(TO DO): Could you print only the lines from the one containing "I need the box that holds the porch" through the end of the listing below, unchanged?
········
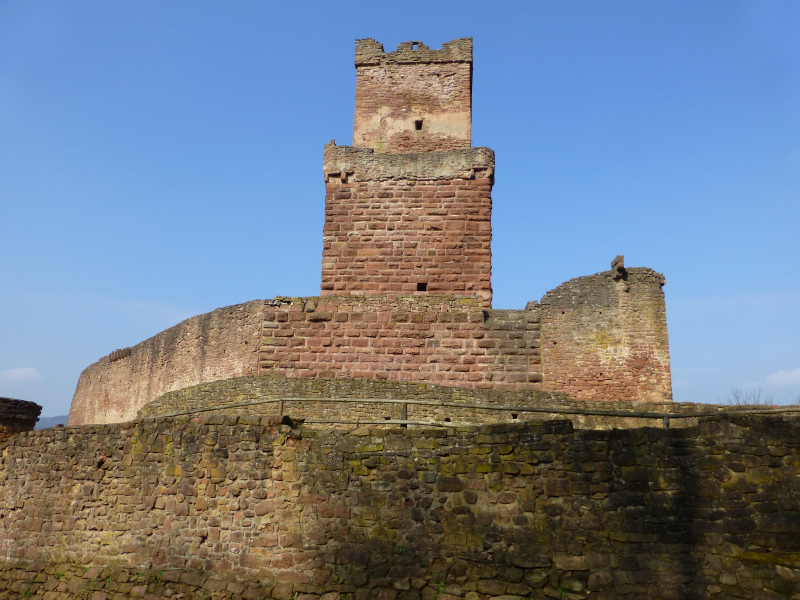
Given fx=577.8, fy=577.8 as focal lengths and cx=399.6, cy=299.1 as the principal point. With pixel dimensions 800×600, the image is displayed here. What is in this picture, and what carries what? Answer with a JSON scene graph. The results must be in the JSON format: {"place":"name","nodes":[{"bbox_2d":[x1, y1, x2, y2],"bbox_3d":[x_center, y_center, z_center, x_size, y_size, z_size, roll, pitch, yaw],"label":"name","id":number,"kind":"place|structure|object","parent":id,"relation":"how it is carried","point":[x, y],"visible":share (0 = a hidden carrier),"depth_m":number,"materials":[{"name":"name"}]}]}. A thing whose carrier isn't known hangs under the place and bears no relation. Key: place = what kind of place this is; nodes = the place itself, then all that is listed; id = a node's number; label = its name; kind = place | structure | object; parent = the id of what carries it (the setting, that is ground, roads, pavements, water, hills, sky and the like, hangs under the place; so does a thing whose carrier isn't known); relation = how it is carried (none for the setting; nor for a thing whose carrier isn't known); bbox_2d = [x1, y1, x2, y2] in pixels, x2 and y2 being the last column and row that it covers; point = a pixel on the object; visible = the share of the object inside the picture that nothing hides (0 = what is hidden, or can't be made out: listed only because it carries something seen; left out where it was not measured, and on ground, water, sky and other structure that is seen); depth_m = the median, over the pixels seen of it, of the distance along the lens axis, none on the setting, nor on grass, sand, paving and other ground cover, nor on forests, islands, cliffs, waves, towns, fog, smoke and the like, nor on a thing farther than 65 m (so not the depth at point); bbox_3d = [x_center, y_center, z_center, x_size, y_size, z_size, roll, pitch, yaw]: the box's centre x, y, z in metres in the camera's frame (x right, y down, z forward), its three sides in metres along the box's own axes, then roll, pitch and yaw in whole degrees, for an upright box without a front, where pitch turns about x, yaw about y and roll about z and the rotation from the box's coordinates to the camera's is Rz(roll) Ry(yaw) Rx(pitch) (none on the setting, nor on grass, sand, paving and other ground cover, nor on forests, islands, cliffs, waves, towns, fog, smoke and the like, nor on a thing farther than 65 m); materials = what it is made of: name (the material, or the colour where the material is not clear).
{"place":"outdoors","nodes":[
{"label":"outdoors","id":0,"kind":"place"},
{"bbox_2d":[0,367,40,383],"label":"cloud","id":1,"kind":"structure","parent":0,"point":[19,375],"materials":[{"name":"white"}]},
{"bbox_2d":[0,397,41,439],"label":"stone wall","id":2,"kind":"structure","parent":0,"point":[33,404],"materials":[{"name":"brown stone"}]},
{"bbox_2d":[34,415,67,429],"label":"hill","id":3,"kind":"structure","parent":0,"point":[52,419],"materials":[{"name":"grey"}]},
{"bbox_2d":[68,298,268,426],"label":"stone wall","id":4,"kind":"structure","parent":0,"point":[217,326],"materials":[{"name":"stone"}]},
{"bbox_2d":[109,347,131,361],"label":"stone corbel","id":5,"kind":"object","parent":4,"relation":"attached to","point":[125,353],"visible":0.55,"depth_m":24.83,"materials":[{"name":"brown stone"}]},
{"bbox_2d":[0,0,798,413],"label":"sky","id":6,"kind":"structure","parent":0,"point":[189,301],"materials":[{"name":"blue"}]},
{"bbox_2d":[0,412,799,599],"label":"stone wall","id":7,"kind":"structure","parent":0,"point":[572,434],"depth_m":8.19,"materials":[{"name":"stone"}]},
{"bbox_2d":[129,397,799,426],"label":"wooden railing","id":8,"kind":"object","parent":7,"relation":"attached to","point":[668,415],"visible":0.58,"depth_m":10.97,"materials":[{"name":"brown"}]},
{"bbox_2d":[259,295,541,390],"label":"stone wall","id":9,"kind":"structure","parent":0,"point":[477,321],"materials":[{"name":"stone"}]},
{"bbox_2d":[322,144,494,303],"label":"stone tower","id":10,"kind":"structure","parent":0,"point":[426,187],"depth_m":22.59,"materials":[{"name":"red stone"}]},
{"bbox_2d":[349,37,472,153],"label":"tower","id":11,"kind":"structure","parent":10,"relation":"on","point":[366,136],"depth_m":25.25,"materials":[{"name":"brick"}]},
{"bbox_2d":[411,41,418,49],"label":"window","id":12,"kind":"structure","parent":11,"relation":"in","point":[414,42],"depth_m":26.33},
{"bbox_2d":[414,119,422,130],"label":"window","id":13,"kind":"structure","parent":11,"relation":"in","point":[418,128],"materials":[{"name":"black"}]},
{"bbox_2d":[416,282,426,291],"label":"window","id":14,"kind":"structure","parent":10,"relation":"in","point":[424,288],"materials":[{"name":"black"}]},
{"bbox_2d":[135,376,751,427],"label":"low stone wall","id":15,"kind":"structure","parent":0,"point":[318,380],"depth_m":15.62,"materials":[{"name":"stone"}]},
{"bbox_2d":[539,260,671,400],"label":"stone tower","id":16,"kind":"structure","parent":0,"point":[582,326],"depth_m":20.53,"materials":[{"name":"stone"}]},
{"bbox_2d":[610,255,625,280],"bbox_3d":[8.009,-1.136,21.201,0.450,0.870,0.621,0,-13,3],"label":"stone corbel","id":17,"kind":"object","parent":16,"relation":"on","point":[621,259],"visible":0.85,"depth_m":21.01,"materials":[{"name":"stone"}]},
{"bbox_2d":[766,367,799,386],"label":"cloud","id":18,"kind":"structure","parent":0,"point":[795,375],"materials":[{"name":"white"}]},
{"bbox_2d":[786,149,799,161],"label":"cloud","id":19,"kind":"structure","parent":0,"point":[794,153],"materials":[{"name":"white"}]},
{"label":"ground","id":20,"kind":"structure","parent":0},
{"bbox_2d":[725,386,767,404],"bbox_3d":[15.862,5.239,26.202,2.103,2.595,2.117,12,-17,-42],"label":"bare shrub","id":21,"kind":"object","parent":20,"relation":"on","point":[754,397],"visible":0.43,"depth_m":26.29,"materials":[{"name":"plant"}]}
]}

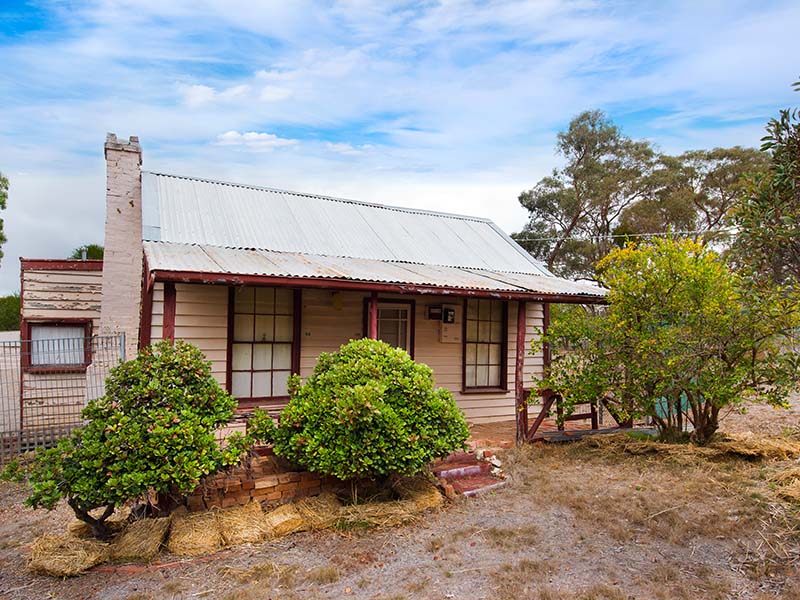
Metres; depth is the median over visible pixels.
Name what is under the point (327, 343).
house
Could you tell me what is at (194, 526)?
hay bale
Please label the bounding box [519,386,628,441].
porch railing
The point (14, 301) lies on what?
tree
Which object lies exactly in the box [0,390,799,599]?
dirt ground
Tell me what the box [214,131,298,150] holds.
cloud
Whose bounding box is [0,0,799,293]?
sky
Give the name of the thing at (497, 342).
window
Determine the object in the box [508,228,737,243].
power line
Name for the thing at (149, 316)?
porch post
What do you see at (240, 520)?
hay bale
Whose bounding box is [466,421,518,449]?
porch floor
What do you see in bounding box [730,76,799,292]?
tree
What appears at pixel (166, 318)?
porch post
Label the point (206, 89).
cloud
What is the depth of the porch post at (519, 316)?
8.52 m
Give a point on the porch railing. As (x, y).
(542, 417)
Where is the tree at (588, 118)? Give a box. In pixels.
[512,110,662,280]
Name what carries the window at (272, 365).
in the house
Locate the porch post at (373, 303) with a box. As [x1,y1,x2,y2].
[368,292,377,339]
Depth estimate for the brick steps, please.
6.66 m
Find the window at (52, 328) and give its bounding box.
[22,320,92,370]
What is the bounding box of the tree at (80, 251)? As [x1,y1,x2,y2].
[69,244,103,259]
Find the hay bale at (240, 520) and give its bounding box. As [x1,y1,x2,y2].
[216,502,272,545]
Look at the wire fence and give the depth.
7.49 m
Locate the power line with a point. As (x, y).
(648, 234)
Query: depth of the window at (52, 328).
9.22 m
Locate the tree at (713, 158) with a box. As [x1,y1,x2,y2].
[622,145,767,246]
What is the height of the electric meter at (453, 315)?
0.313 m
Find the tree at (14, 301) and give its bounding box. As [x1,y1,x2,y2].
[0,294,20,331]
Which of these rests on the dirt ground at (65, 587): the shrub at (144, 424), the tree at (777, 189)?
the shrub at (144, 424)
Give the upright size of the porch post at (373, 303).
1.788 m
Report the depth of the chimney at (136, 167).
8.58 m
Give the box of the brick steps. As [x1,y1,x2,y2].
[431,451,506,496]
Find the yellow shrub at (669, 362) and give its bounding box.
[534,237,799,445]
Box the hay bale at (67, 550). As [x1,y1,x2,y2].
[28,534,109,577]
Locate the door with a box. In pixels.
[365,300,413,357]
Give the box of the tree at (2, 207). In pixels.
[0,173,8,263]
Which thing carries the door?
in the house
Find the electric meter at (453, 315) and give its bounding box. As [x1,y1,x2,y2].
[442,306,455,323]
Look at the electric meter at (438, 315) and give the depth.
9.70 m
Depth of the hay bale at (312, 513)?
5.18 m
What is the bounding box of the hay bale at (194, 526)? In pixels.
[167,509,222,555]
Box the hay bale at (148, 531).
[109,516,171,561]
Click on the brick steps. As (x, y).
(477, 468)
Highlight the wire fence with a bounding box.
[0,332,126,463]
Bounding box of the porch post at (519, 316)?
[514,301,526,445]
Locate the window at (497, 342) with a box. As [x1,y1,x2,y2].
[461,297,508,391]
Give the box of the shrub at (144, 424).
[7,340,250,538]
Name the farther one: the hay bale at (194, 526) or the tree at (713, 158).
the tree at (713, 158)
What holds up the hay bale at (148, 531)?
on the dirt ground at (65, 587)
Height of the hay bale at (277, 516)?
0.187 m
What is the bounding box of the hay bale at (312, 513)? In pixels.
[281,494,340,532]
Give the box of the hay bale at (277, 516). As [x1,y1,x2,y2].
[262,501,307,537]
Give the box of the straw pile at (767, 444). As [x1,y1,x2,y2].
[577,429,799,462]
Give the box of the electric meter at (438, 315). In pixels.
[426,305,442,319]
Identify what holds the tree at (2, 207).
on the ground
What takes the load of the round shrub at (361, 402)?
on the dirt ground at (65, 587)
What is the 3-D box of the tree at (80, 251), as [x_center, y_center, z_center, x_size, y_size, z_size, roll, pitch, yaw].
[-18.680,-0.112,33.015,3.957,6.620,4.441,1,-2,-29]
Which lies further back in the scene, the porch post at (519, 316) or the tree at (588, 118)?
the tree at (588, 118)
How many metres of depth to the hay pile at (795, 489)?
6.03 m
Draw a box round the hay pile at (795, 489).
[772,465,799,503]
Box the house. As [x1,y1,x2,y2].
[21,134,608,452]
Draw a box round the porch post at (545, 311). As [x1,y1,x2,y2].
[542,303,550,381]
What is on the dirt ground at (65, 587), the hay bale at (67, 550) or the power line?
the hay bale at (67, 550)
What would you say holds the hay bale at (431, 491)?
on the dirt ground at (65, 587)
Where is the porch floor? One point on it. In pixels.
(496, 432)
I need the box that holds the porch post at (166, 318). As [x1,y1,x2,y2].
[162,280,175,342]
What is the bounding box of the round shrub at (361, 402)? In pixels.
[269,340,467,492]
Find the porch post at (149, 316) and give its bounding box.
[139,263,153,349]
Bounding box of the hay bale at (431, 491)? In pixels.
[392,475,444,511]
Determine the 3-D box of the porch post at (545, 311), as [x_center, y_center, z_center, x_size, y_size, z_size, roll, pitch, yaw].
[2.543,0.966,9.386,0.145,2.111,0.147,1,-2,-29]
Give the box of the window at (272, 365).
[226,285,299,401]
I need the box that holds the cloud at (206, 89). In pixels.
[179,80,292,106]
········
(SOLUTION TO THE EXERCISE):
I need the box that holds the porch post at (166, 318). As [x1,y1,x2,y2].
[162,280,175,342]
What is the bounding box of the round shrub at (361, 402)? In pixels.
[269,340,467,492]
Find the porch post at (149, 316) and give its bounding box.
[139,263,153,349]
Bounding box of the hay bale at (431, 491)? In pixels.
[392,475,444,511]
Determine the 3-D box of the porch post at (545, 311), as [x_center, y_center, z_center, x_size, y_size, z_size, roll, pitch, yaw].
[2.543,0.966,9.386,0.145,2.111,0.147,1,-2,-29]
Give the box of the window at (272, 365).
[226,285,299,401]
I need the box that holds the cloud at (206, 89). In pixels.
[179,80,292,106]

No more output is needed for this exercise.